*** Opening TASK DATA ***

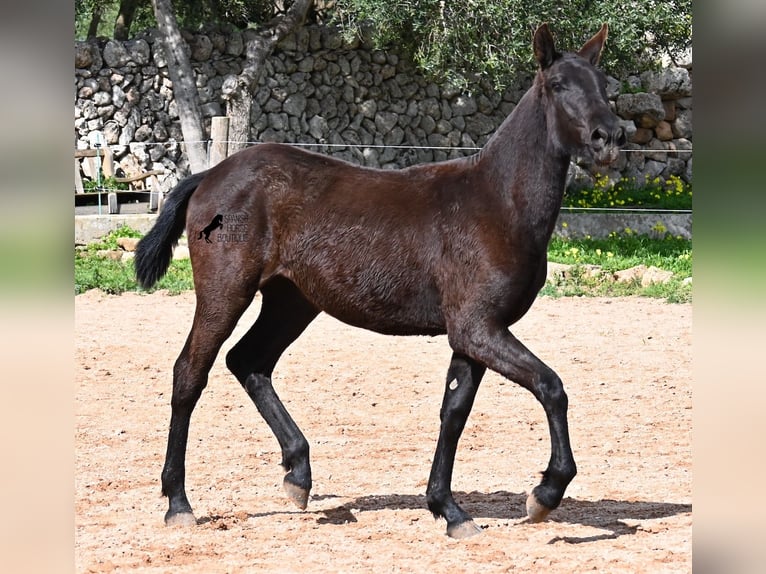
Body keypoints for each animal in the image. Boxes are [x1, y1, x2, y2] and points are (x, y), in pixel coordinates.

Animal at [136, 24, 624, 540]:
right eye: (559, 85)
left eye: (603, 84)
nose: (609, 136)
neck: (496, 204)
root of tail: (212, 175)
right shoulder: (478, 328)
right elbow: (551, 386)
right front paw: (544, 494)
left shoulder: (472, 334)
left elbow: (454, 412)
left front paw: (448, 509)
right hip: (226, 291)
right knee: (190, 374)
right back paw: (179, 503)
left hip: (292, 301)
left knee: (249, 361)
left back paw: (298, 475)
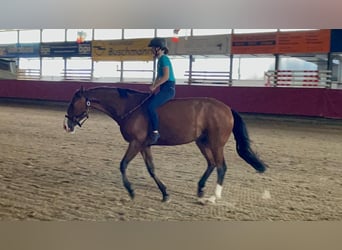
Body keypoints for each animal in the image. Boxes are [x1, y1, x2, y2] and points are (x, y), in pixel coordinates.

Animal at [64, 86, 268, 203]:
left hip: (216, 144)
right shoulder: (144, 145)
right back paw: (200, 189)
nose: (66, 125)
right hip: (202, 142)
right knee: (211, 164)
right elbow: (151, 169)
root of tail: (227, 109)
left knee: (221, 166)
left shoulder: (135, 143)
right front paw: (164, 194)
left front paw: (131, 191)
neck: (129, 107)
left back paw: (213, 196)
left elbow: (123, 165)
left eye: (73, 103)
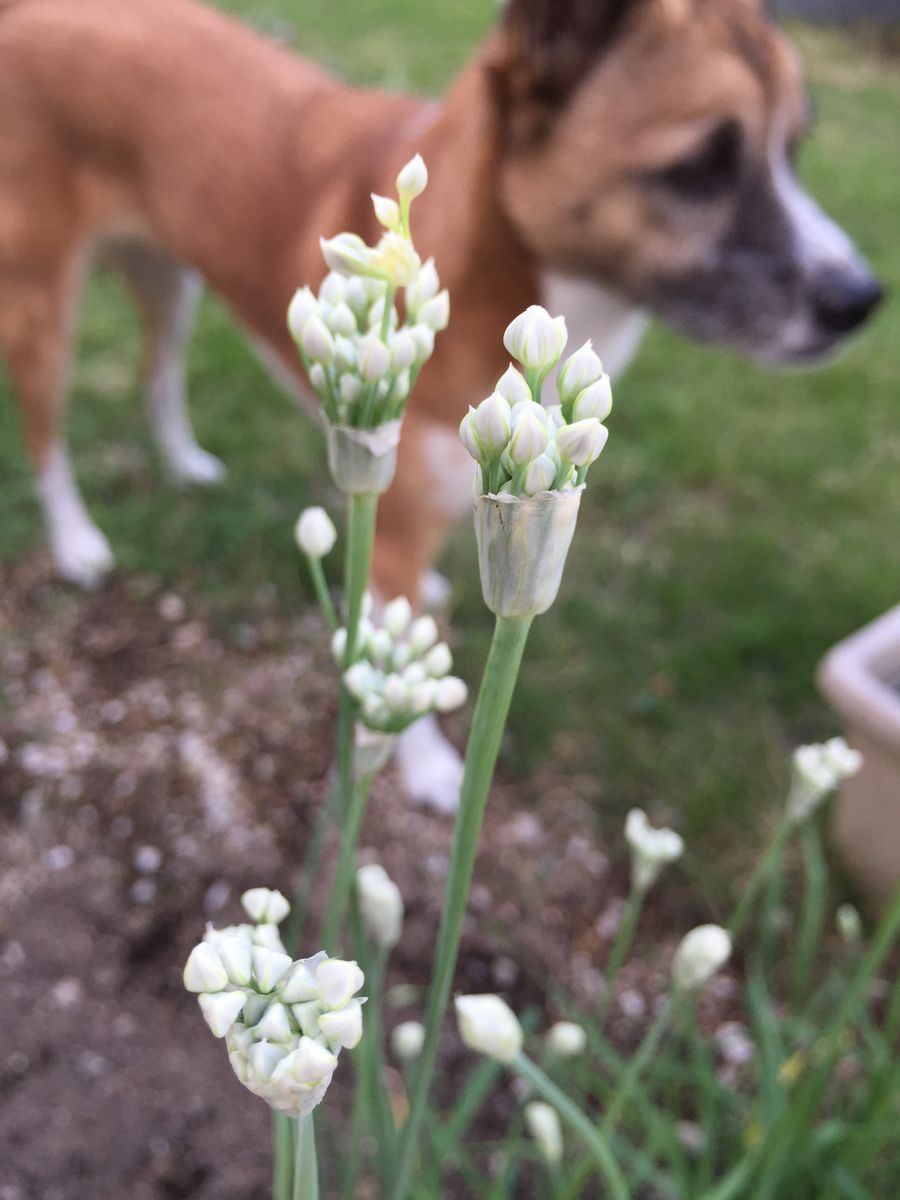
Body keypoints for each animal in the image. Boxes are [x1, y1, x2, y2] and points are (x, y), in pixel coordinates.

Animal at [0, 0, 888, 806]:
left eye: (797, 149)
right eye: (698, 166)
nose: (859, 299)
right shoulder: (390, 521)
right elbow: (392, 662)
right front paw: (428, 768)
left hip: (168, 278)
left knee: (158, 374)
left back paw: (183, 459)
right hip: (44, 302)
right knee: (46, 437)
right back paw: (78, 540)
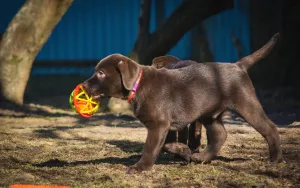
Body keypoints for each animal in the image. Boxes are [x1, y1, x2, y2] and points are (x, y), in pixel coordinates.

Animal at [83, 33, 282, 173]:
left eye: (101, 73)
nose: (84, 85)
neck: (137, 85)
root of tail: (238, 65)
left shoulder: (159, 125)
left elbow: (151, 147)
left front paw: (140, 168)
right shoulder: (166, 126)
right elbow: (167, 145)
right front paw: (185, 151)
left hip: (246, 105)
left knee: (270, 128)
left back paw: (275, 159)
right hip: (209, 113)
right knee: (220, 135)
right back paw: (201, 157)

*** Closing TASK DATA ***

== ASSIGNED TASK ==
Nothing but an exact copy of the data, without pictures, should be returned.

== REPLY ==
Body keypoints for each animal in the image. Boxes are [x1, y1, x2, y2] and points are (x, y), in pixel coordinates.

Animal at [136, 24, 624, 540]:
right eye: (559, 85)
left eye: (603, 84)
nose: (609, 136)
neck: (496, 204)
root of tail: (212, 175)
right shoulder: (478, 328)
right elbow: (551, 386)
right front paw: (544, 494)
left shoulder: (472, 334)
left elbow: (454, 412)
left front paw: (448, 509)
right hip: (226, 291)
right knee: (190, 374)
right back paw: (179, 503)
left hip: (292, 301)
left knee: (249, 361)
left back paw: (298, 475)
Body keypoints for each animal in the image. Boxes are [x1, y1, x2, y2] and points are (x, y), in pixel coordinates.

Animal at [64, 86, 268, 203]:
left hip: (216, 144)
right shoulder: (144, 145)
right back paw: (200, 189)
nose: (66, 125)
right hip: (202, 142)
right knee: (211, 164)
right elbow: (151, 169)
root of tail: (227, 109)
left knee: (221, 166)
left shoulder: (135, 143)
right front paw: (164, 194)
left front paw: (131, 191)
neck: (129, 107)
left back paw: (213, 196)
left elbow: (123, 165)
left eye: (73, 103)
Body keypoints for each animal in the image. Boxes are [x1, y1, x2, y2] and points are (x, y), in pixel coordinates.

Animal at [0, 0, 888, 806]:
left eye: (797, 149)
right eye: (698, 166)
nose: (859, 299)
right shoulder: (390, 521)
right elbow: (392, 662)
right front paw: (428, 768)
left hip: (168, 278)
left knee: (158, 374)
left back paw: (183, 459)
right hip: (44, 302)
right knee: (46, 437)
right back paw: (78, 540)
Body keypoints for each animal in the image. Boxes are [x1, y1, x2, y2] and points are (x, y), in pixel coordinates.

Animal at [83, 33, 282, 173]:
left eye: (101, 73)
nose: (84, 85)
neck: (137, 85)
root of tail: (238, 65)
left shoulder: (159, 125)
left elbow: (151, 147)
left front paw: (140, 168)
right shoulder: (166, 126)
right elbow: (167, 145)
right front paw: (185, 151)
left hip: (246, 105)
left knee: (270, 128)
left back paw: (275, 159)
right hip: (209, 113)
right knee: (220, 135)
right back paw: (201, 157)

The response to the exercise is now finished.